NCAPA Responds to the DMA’s Request for Input
by Sarah Wolfe, Assistant Vice-President, McGuire Woods Consulting
Last month, the North Carolina Department of Health and Human Services’ Division of Medical Assistance (DMA) reached out to stakeholder groups, requesting input on various clinical coverage policies. State law requires that the Department consult with and seek advice from the NC Physician Advisory Group and other professional organizations when amending or developing new Medicaid clinical coverage policies.
Thanks to the assistance of several subject matter experts within the membership, NCAPA was able to submit public comments to DMA on the following clinical coverage policies.
- After reviewing Clinical Coverage Policy 1H – Telemedicine and Telepsychiatry, Samantha Rogers, PA-C, NCAPA President and practices gerontology within internal medicine at Wake Forest University Baptist Medical Center, provided feedback that PAs should be included under the list of providers who can provide telepsychiatry professional services under Medicaid (page 6 – 6.0 Providers Eligible to Bill for the Procedure, Product, or Service). Additionally, Ms. Rogers located several places where the PA profession was misspelled (physician’s assistants instead of physician assistants).
- Elyse Watkins, DHSc, PA-C, assistant professor at High Point University’s PA program, provided feedback on Clinical Coverage Policy 1E-7 – Family Planning Services. After reviewing the policy in its current form, Ms. Watkins provided comments and proposed several changes and clarifications to the policy, including that PAs should be named under 3.2.1 Specific Criteria Covered by Medicaid FP, NCHC and “Be Smart” (page 5).
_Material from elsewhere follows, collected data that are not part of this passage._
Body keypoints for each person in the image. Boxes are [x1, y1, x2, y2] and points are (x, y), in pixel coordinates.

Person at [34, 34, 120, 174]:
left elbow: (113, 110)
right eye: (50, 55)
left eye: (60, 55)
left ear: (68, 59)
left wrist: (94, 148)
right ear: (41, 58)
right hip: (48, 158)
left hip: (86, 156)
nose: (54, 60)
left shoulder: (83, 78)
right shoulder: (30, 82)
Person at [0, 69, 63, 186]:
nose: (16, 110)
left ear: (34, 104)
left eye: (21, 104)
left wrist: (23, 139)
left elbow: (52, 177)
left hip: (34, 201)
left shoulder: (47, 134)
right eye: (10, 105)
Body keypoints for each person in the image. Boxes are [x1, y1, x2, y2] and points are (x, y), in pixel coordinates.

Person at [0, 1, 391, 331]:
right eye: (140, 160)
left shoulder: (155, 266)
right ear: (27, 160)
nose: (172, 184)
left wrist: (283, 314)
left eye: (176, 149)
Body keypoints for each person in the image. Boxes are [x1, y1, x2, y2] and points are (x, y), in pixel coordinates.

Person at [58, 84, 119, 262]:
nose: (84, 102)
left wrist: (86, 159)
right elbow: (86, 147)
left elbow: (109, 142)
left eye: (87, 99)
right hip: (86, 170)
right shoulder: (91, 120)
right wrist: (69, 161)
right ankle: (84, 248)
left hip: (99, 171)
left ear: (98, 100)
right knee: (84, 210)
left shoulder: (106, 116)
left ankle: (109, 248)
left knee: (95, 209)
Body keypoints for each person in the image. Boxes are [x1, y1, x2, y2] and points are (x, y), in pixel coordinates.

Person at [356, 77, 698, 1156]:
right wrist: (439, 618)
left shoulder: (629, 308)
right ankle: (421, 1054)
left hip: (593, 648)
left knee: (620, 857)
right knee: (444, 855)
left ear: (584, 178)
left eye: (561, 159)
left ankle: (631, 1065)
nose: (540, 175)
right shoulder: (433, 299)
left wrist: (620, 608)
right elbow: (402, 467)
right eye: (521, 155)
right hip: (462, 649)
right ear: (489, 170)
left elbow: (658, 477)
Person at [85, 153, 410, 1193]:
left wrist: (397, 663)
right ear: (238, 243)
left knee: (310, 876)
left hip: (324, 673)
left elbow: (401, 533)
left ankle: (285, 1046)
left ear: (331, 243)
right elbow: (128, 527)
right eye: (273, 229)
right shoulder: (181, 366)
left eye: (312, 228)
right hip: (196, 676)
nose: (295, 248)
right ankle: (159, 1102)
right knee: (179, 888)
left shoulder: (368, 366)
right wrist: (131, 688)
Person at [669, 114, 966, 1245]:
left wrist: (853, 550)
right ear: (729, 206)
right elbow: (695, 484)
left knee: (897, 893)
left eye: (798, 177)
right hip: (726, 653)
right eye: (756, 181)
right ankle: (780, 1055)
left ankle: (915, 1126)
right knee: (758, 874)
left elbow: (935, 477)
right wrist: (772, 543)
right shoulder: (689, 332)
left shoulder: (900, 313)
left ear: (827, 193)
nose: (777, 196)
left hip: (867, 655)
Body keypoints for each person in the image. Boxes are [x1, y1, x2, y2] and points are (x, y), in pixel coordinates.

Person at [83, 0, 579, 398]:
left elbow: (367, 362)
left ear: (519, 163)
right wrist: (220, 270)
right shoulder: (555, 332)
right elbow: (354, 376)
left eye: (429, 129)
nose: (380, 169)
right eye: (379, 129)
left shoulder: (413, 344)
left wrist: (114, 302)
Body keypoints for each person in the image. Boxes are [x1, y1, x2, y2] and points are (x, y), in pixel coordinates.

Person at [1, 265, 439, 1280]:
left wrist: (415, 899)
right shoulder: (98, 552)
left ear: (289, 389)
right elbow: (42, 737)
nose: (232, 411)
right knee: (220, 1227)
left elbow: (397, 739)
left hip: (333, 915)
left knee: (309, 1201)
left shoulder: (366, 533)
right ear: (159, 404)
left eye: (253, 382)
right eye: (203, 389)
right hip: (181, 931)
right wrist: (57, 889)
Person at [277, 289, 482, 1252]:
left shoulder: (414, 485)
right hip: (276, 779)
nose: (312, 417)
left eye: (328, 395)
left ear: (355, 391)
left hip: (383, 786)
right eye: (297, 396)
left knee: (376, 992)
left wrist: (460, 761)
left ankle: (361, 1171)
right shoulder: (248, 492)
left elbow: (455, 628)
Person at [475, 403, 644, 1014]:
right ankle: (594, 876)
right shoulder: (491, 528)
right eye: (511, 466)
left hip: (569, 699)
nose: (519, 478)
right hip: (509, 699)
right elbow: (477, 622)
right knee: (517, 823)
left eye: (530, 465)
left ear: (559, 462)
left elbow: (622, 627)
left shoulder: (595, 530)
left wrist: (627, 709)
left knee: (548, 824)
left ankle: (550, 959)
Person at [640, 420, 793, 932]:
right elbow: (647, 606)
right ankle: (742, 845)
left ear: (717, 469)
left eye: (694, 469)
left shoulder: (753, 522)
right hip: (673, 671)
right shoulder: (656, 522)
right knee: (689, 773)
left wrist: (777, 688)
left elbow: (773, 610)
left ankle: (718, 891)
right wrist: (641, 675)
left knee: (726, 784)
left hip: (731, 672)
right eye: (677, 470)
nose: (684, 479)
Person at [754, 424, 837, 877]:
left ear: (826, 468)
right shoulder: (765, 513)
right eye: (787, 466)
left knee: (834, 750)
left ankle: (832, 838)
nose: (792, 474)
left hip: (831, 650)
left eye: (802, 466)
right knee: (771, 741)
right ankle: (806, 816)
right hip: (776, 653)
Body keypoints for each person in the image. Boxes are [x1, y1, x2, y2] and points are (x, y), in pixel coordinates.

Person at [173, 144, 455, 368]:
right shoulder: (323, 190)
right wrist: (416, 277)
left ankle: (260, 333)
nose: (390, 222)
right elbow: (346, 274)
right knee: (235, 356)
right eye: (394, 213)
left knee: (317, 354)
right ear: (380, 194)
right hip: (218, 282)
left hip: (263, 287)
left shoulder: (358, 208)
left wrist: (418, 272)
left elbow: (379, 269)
- DMA also reached out to NCAPA in order to receive input on what NCAPA believes should be covered under a yet-to-be-developed clinical coverage policy on genetic testing for susceptibility to breast and ovarian cancer. April Stouder, PA-C, and Kim Nolte, PA-C, who practices gynecologic oncology at Duke University Medical Center, provided information on what limitations to the services, and what evidence-based medical literature, should be considered when defining the service.